_Record excerpts_.
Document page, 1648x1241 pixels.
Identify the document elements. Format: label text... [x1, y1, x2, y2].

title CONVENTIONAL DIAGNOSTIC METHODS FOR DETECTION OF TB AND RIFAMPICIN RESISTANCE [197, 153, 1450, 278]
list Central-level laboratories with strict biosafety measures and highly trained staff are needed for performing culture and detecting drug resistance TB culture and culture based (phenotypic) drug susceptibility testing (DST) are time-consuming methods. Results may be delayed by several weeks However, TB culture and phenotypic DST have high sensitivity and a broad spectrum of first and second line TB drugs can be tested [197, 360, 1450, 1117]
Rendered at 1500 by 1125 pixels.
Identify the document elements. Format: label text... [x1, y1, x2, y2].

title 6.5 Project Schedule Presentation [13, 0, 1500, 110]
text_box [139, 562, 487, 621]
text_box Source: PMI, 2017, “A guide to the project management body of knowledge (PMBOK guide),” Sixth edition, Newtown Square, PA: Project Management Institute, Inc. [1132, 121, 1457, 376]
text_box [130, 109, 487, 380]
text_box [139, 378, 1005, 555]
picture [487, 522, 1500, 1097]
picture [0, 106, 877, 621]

_Instruction_.
Read through the lines above and collect those that contain the string "pixels".

_Result for this exercise_.
Document page, 1648x1241 pixels.
Rendered at 1500 by 1125 pixels.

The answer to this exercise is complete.